* [Given records]
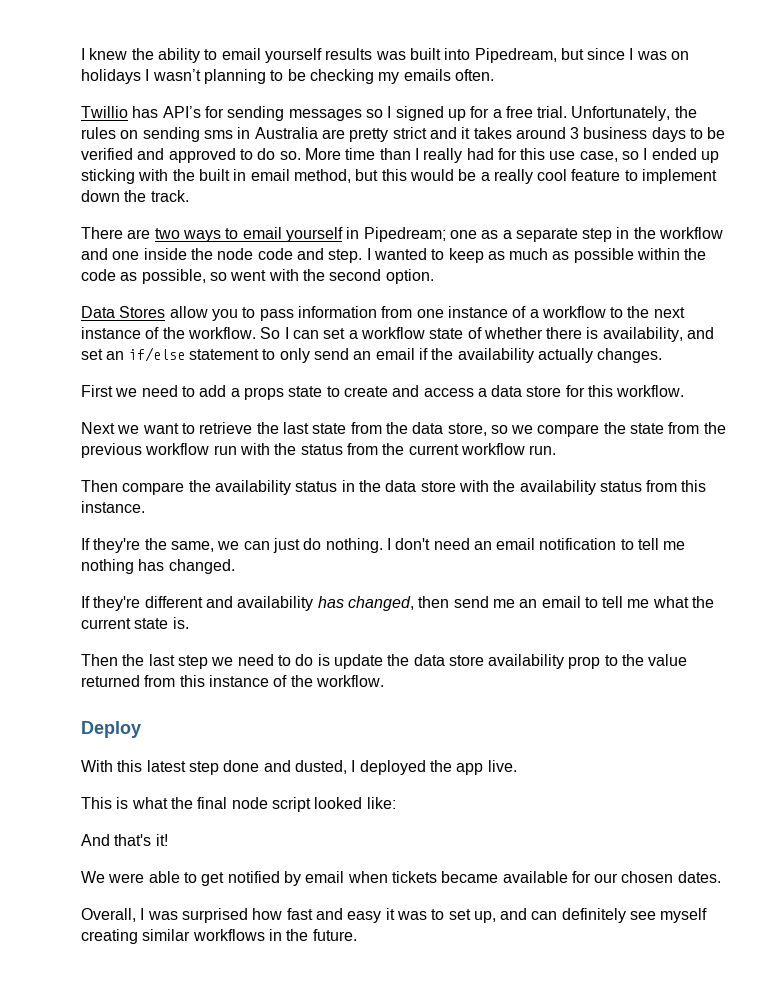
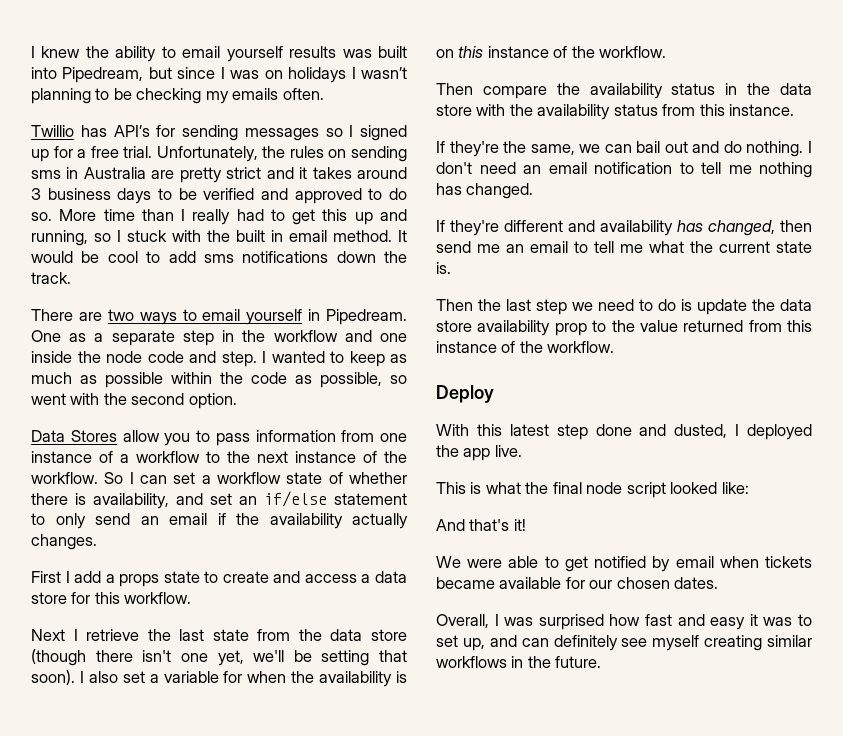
[497,148,720,163] [81,169,135,184] for this use case, so I ended up sticking -> [270,209,407,225] [31,230,167,246] to get this up and running, so I stuck
[293,169,718,184] method, but this would be a really cool feature to implement -> [333,230,407,242] [31,251,329,263] method. It would be cool to add sms notifications
[363,227,477,242] Pipedream; one -> [326,309,407,325] [31,330,61,342] Pipedream. One
[115,385,195,397] we need to -> [65,571,70,583] I
[117,423,195,434] we want to -> [73,629,78,641] I
[447,422,726,437] [81,443,557,458] store, so we compare the state from the previous workflow run with the status from the current workflow run. -> [371,629,407,641] [31,649,407,666] [31,670,407,687] [436,46,667,58] store (though there isn't one yet, we'll be setting that soon). I also set a variable for when the availability is on this instance of the workflow.
[272,538,300,553] just -> [636,141,720,153] bail out and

* [What to do]
Word for word, restate the lines above from the first through the one that contains "[293,169,718,184] method, but", and exclude all pictures.

* [Problem solution]
[497,148,720,163] [81,169,135,184] for this use case, so I ended up sticking -> [270,209,407,225] [31,230,167,246] to get this up and running, so I stuck
[293,169,718,184] method, but this would be a really cool feature to implement -> [333,230,407,242] [31,251,329,263] method. It would be cool to add sms notifications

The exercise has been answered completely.